Hyera mengangkat kepala. Mata berairnya menatap Jeno tidak suka. Jelas dia tidak senang dengan ucapan Jeno barusan. Apalagi laki-laki itu kini tersenyum tanpa dosa.

"Maksud kakak aku bukan manusia?"

"Malaikat."

"Heh?"

Hyera mengerjapkan mata beberapa kali. Jantungnya mulai tidak karuan lagi. Malaikat? Bukankah itu sebuah pujian untuknya. Bibirnya terangkat sedikit.

"Monster."

"Ck! Kak!"

Hyera mendecak kesal kemudian memukul pundak Jeno keras. Namun, laki-laki itu malah kembali terkekeh sambil memegangi pundaknya sendiri.

"Kamu itu kadang menakutkan. Tapi terkadang juga lembut dan baik. Bahkan terlalu baik," ucap Jeno sambil mengusak-usak rambut Hyera kasar. Rambutnya terlihat berantakkan, dan Jeno malah semakin gemas melihat wajah manyunnya. Seperti kucing kecil yang sedang merajuk.

"Ck! Kakak kemuji atau menghina?" sungut Hyera sambil merapikan rambutnya kembali.

"Aku juga tidak tahu. Yang pastinya aku suka," sahut Jeno tanpa melepas tatapannya dari Hyera. Hatinya menghangat, matanya senantiasa bergeming pada wajah manyun Hyera. Apa Hyera selalu secantik ini saat sakit?

"Hmm?"

Kening Hyera mengernyit. Lagi-lagi dia dibuat bingung. Mata gelapnya mendelik menatap Jeno penuh tanya. Apa ini memang keahlian Jeno? Membuatnya melayang dan terjatuh dalam satu waktu?

"Suka punya pembantu sepertimu," celetuk Jeno dengan tawa lebar. Tawanya semakin melebar saat menatap mata Hyera yang membulat penuh, belum lagi mulutnya yang terbuka. Perutnya sampai sakit, karena tawanya tak kunjung berhenti. Menggoda Hyera sepertinya akan menjadi hobi barunya mulai sekarang, sangat menyenangkan.

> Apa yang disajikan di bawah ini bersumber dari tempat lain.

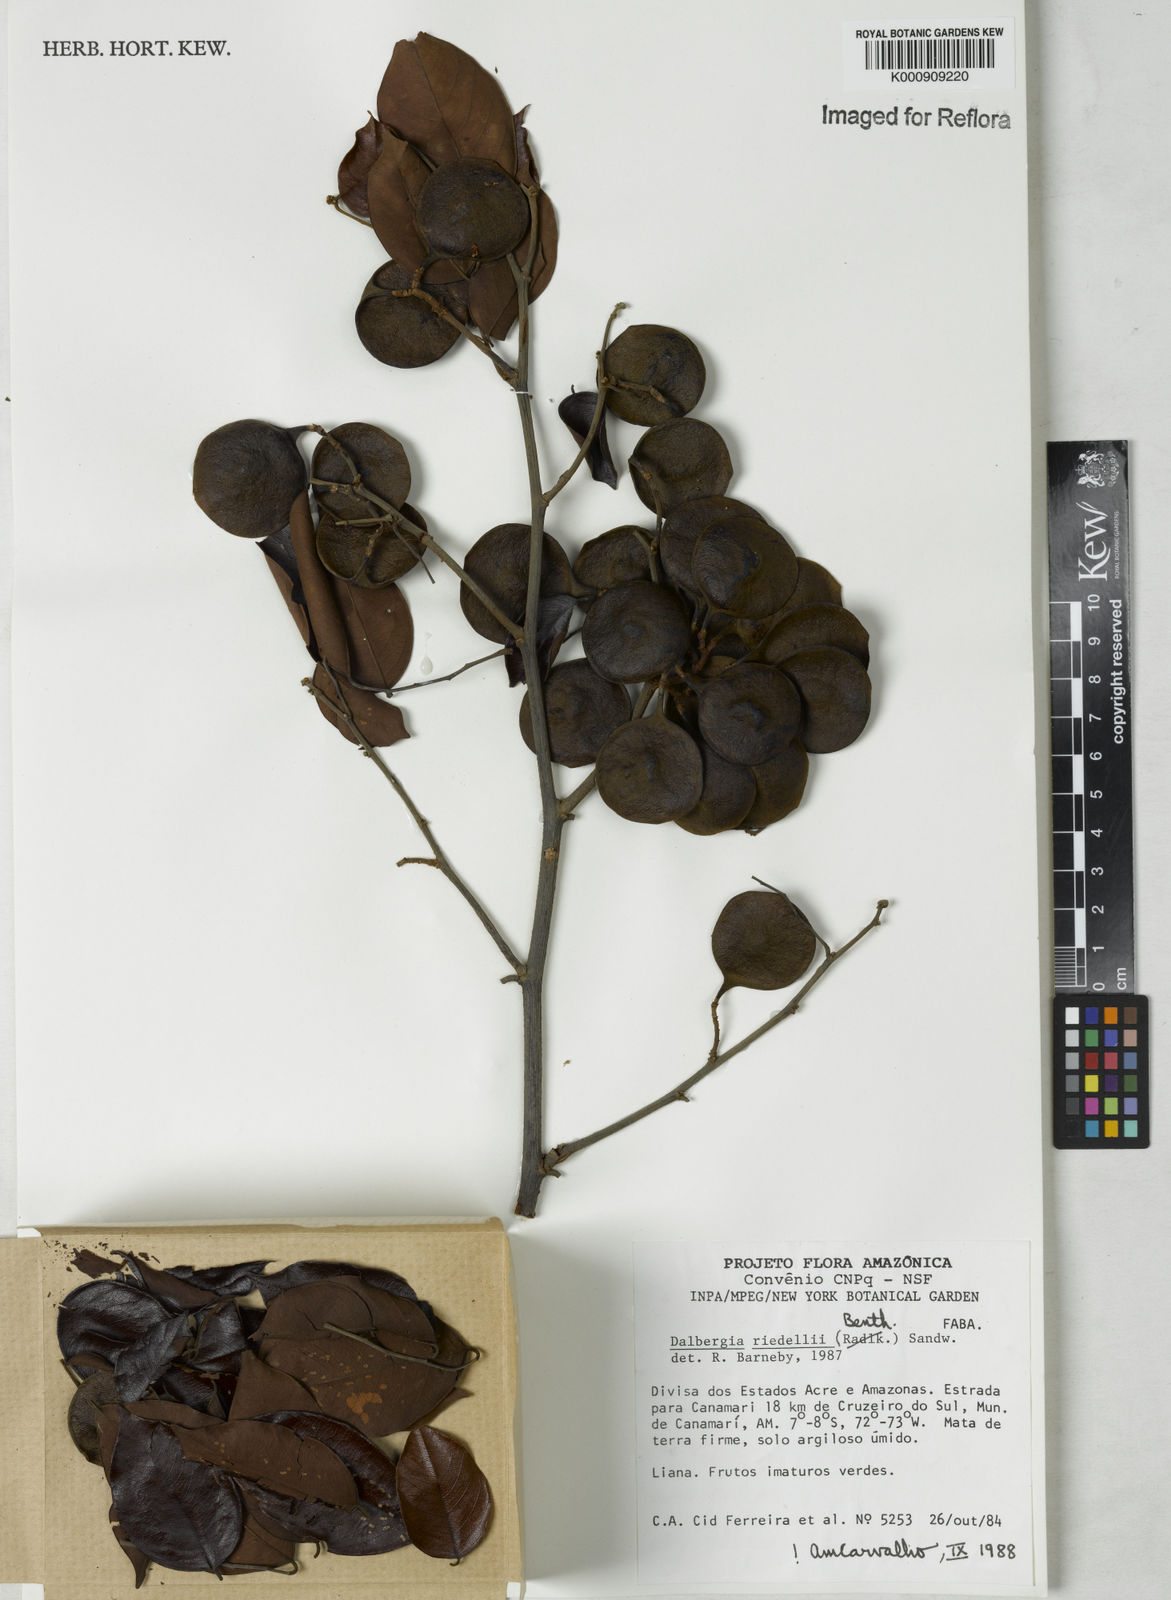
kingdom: Plantae
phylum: Tracheophyta
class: Magnoliopsida
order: Fabales
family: Fabaceae
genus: Dalbergia
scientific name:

Hyera terperangah menatap wajah Jeno yang hanyut dalam tawa. Matanya menghilang, tenggelam menghasilkan garis membentuk bulan sabit. Sangat indah. Rasa kesalnya melebur, bahkan menghilang bersama derai tawa Jeno yang menghasilkan kelopak bunga di sekitar. Tak dapat ditahan, jatungnya pun bergemuruh.

"Sudah, ah. Sebentar aku akan mengambil bubur dulu."

Jeno beranjak dari duduknya. Perasaannya semakin tidak karuan melihat wajah menggemaskan Hyera saat tersipu dan kesal secara bersamaan. Jadi untuk keamanan jantungnya, dia harus mengakhiri segera.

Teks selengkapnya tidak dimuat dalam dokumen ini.